## Data provided
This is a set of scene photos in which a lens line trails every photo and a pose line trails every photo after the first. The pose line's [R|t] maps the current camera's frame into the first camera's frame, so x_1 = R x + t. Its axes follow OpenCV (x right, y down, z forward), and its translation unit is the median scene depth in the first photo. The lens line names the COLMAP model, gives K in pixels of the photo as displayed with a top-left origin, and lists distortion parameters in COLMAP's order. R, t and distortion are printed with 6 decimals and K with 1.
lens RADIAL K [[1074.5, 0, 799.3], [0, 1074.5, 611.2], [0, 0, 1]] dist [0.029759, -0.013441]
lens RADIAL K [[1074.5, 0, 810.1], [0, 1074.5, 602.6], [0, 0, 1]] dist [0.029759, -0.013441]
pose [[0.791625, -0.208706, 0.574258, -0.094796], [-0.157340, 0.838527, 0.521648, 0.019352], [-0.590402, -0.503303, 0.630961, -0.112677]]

## What is required
The data above should be returned exactly as written.

## Problem solution
This is a set of scene photos in which a lens line trails every photo and a pose line trails every photo after the first. The pose line's [R|t] maps the current camera's frame into the first camera's frame, so x_1 = R x + t. Its axes follow OpenCV (x right, y down, z forward), and its translation unit is the median scene depth in the first photo. The lens line names the COLMAP model, gives K in pixels of the photo as displayed with a top-left origin, and lists distortion parameters in COLMAP's order. R, t and distortion are printed with 6 decimals and K with 1.
lens RADIAL K [[1074.5, 0, 799.3], [0, 1074.5, 611.2], [0, 0, 1]] dist [0.029759, -0.013441]
lens RADIAL K [[1074.5, 0, 810.1], [0, 1074.5, 602.6], [0, 0, 1]] dist [0.029759, -0.013441]
pose [[0.791625, -0.208706, 0.574258, -0.094796], [-0.157340, 0.838527, 0.521648, 0.019352], [-0.590402, -0.503303, 0.630961, -0.112677]]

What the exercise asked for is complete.